2

I use the checkCudaErrors helper function from the CUDA Toolkit Samples. See "helper_cuda.h". I am perplexed as to why the launch error from this example is not caught by checkCudaErrors. The error is too many threads are launched (2048).

From Debug (linux gdb), the console prints (stderr in red) "warning: Cuda API error detected: cudaLaunch returned (0x9)".

Whereas when I execute either the Release or Debug builds from a Bash shell, no error is printed by checkCudaErrors.

Why is this?

My expectation is the error would be caught and printed at the D2H memcpy call immediately proceeding the launch. Is this incorrect?

Minimal reproducible example:

#include <cuda.h>
#include "helper_cuda.h"

__global__ void BusyIncrementKernel( const size_t increments, float * result){
    float tmp = 0;
    for ( size_t i = 0; i < increments; ++i ){ tmp += 1; }
    const int j = threadIdx.x + blockIdx.x*blockDim.x;
    if ( j == 0 ){ *result = tmp; }
}

int main( int argc, char * argv[] ){
    unsigned int blockDim = 2048;
    dim3 block{ blockDim, 1, 1};
    dim3 grid{ 1, 1, 1};
    float * dResult;
    checkCudaErrors( cudaMalloc( &dResult, sizeof(float) ));
    BusyIncrementKernel<<< grid, block >>>( 10000000, dResult );
    float result;
    checkCudaErrors( cudaMemcpy( &result, dResult, sizeof(float), cudaMemcpyDeviceToHost ));
    checkCudaErrors( cudaFree( dResult ));
    checkCudaErrors( cudaDeviceSynchronize() );
    fprintf( stderr,"result: %f\n", result );
    return 0;
}
einpoklum
  • 118,144
  • 57
  • 340
  • 684
Tyson Hilmer
  • 741
  • 7
  • 25
  • Where exactly does it fail?

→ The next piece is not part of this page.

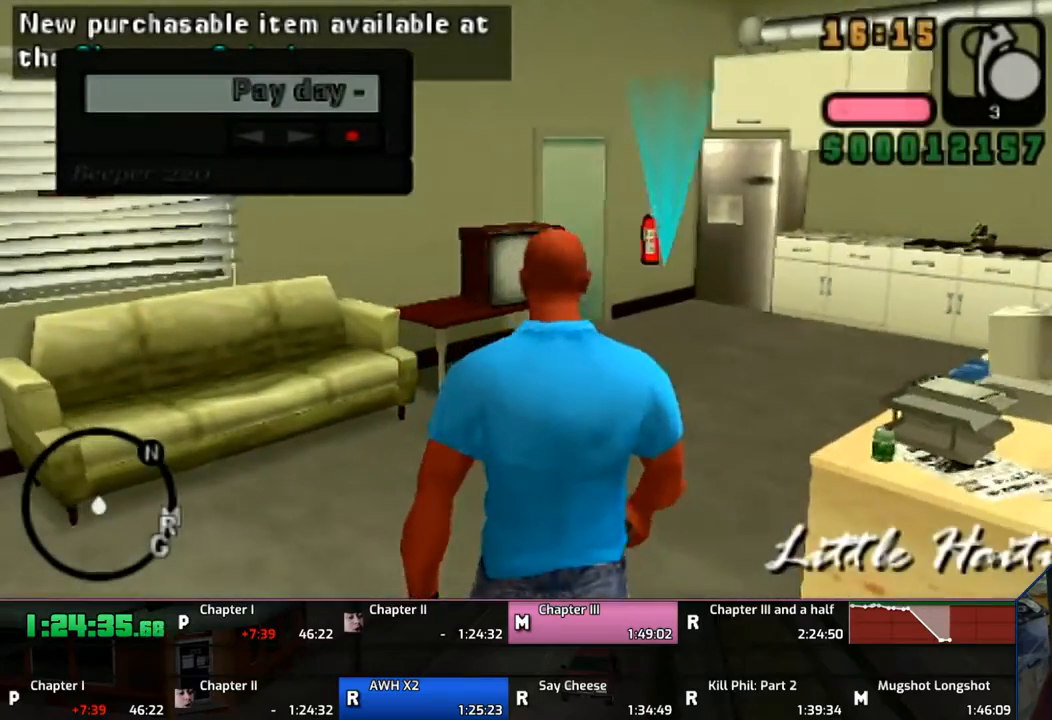
{"buttons": ["CROSS"], "left_stick": "up", "right_stick": "center", "events": []}
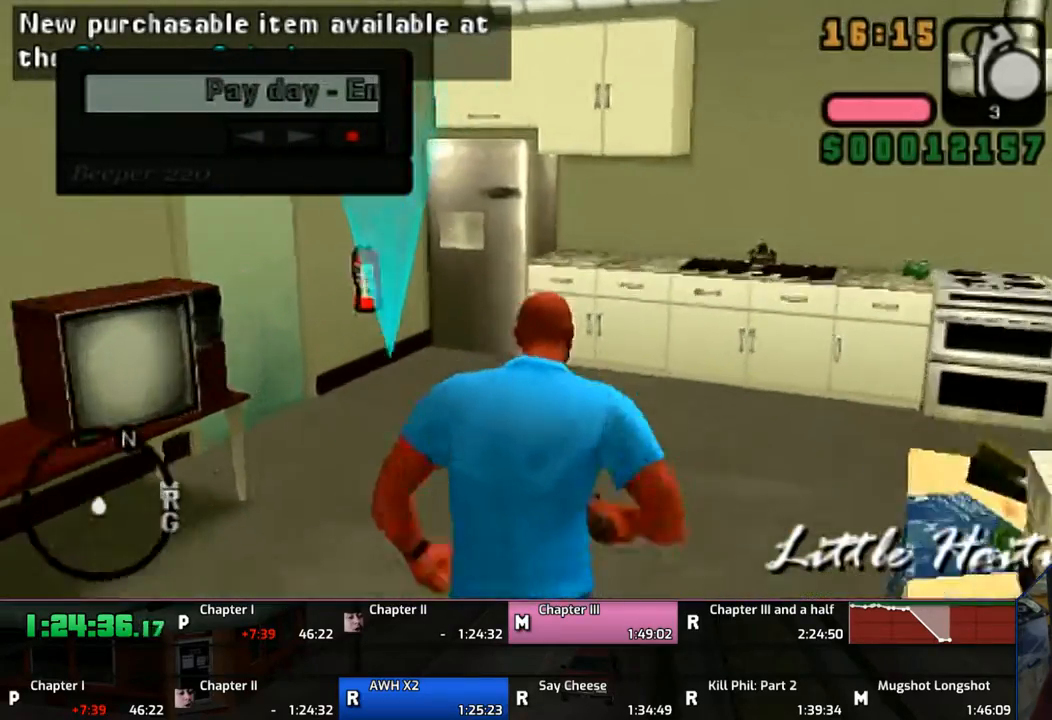
{"buttons": ["CROSS"], "left_stick": "up", "right_stick": "center", "events": [[217, "CROSS", "up"], [267, "CROSS", "down"], [367, "CROSS", "up"], [467, "CROSS", "down"]]}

I am almost sure you can't get an error with checkCudaError() for Kernel errors,but only client API calls. – Michael IV Mar 26 '18 at 10:05
  • @MichaelIV the program always returns after the fprintf( result: ....) in main(). I expect it to return from within checkCudaErrors( ... exit(EXIT_FAILURE) ), but it does not. I also expect Kernel errors are eventually returned by later CUDA API calls, e.g. the proceeding cudaMemcpy, cudaFree, or definitely the cudaDeviceSynchronize. – Tyson Hilmer Mar 26 '18 at 10:10
  • So you're saying checkCudaErrors doesn't return any errors at all? – Michael IV Mar 26 '18 at 10:12
  • @MichaelIV. Yes. Which makes no sense. It has worked well for me in the past. Clean rebuild and build call all look normal. – Tyson Hilmer Mar 26 '18 at 10:13
  • Maybe you're running in release build mode? Do regular asserts work? – Michael IV Mar 26 '18 at 10:14
  • Kernel launches require a particular sequence of API calls to catch launch errors. See https://stackoverflow.com/a/14038590/681865 – talonmies Mar 26 '18 at 10:24
  • @talonmies. I should be paying you for this advice. Per your post; checkCudaErrors( cudaPeekAtLastError() ) works, i.e. the error is caught and printed. This is disturbing and perplexing. I thought subsequent API calls were redundant with cudaPeekAtLastError, whereas this evidences they are not. A [closer read of the docs](http://docs.nvidia.com/cuda/cuda-c-programming-guide/index.html#error-checking) helped. – Tyson Hilmer Mar 26 '18 at 10:43
  • @MichaelIV. Apologies for the earlier incorrect comment, which I have deleted. Regular asserts do not work. (I had the logical inverted.) – Tyson Hilmer Mar 26 '18 at 12:00

2 Answers2

2

This answer by talonmies specifically states kernel launches require a slightly different pattern to handle. The CUDA API documentation 3.2.9. on Error Checking explains this.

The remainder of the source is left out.